NU houses have extremely small backyards, so I'd think a fair number of people already living in generic suburbia who want more room (and lots of people want to garden, or a place for kids/dogs to play, or just 'space' between them and their neighbours) might look to more traditional subdivisions for this reason alone. What kind of people would respond better to the advertising/branding of a place like Cornell?
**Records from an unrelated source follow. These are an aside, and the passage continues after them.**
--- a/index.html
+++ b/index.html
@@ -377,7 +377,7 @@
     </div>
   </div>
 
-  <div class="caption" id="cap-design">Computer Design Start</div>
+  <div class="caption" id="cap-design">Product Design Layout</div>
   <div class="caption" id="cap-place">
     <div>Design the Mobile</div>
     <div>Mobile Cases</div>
I don't think it's been marketed as 'value' or for the houses themselves (like the 'luxury bungalows in a ravine setting' shtick used to sell half of Pickering), but if they have marketed it as walkable or 'a nice community' or something like that, I'm sure people will perceive these qualities to be true even if they aren't, if only because people are going to be optimistic and forthcoming with praise about things they've purchased if they've gone out of their way to buy something unique.
Little things can help in NU places, like the locations of schools and convenience retail, to increase walking and cut down on driving, and sidewalks and parkettes and so on would encourage strolling and interaction, but it's hard to separate neighbourhood design from the natural behaviour of the people living there...if a neighbourhood was built with NU qualities passively embedded into the design, and not hyped up as a different/better kind of community, what sorts of people would live there and would the same slightly better scores on these metrics be attained? If the traditional suburban sites had 10% more people living there who sought an 'urban community,' would they attain a better score on these metrics or would their urban ambitions be crushed by McMansions and a lack of sidewalks? Of course, this what-if scenario requires an unbranded NU community, and a differently branded traditional subdivision, which means no real examples may ever exist to compare.
The study shows NU places exhibit more neighbourly chatting but anyone who's ever lived in a new development knows that chatting with strangers and known neighbours is frequent in the first few years, even when there's significant age/language/whatever barriers. Yet this chatting dies off quickly when there's no more gossip about the development to share, like construction issues, and what upgrades did you get, and when are they going to build the school, and did you hear about the stores going into that plaza, and also (especially?) when residents and demographics begin changing. The two Calgary NU places are newer than the traditional suburbs, while the age of the traditional Montreal area isn't listed. Cornell is listed as older than Woodbine North but Cornell is a massive community that is still mostly unfinished. The newness of the NU sites could easily account for a few percentage points of increased socialization.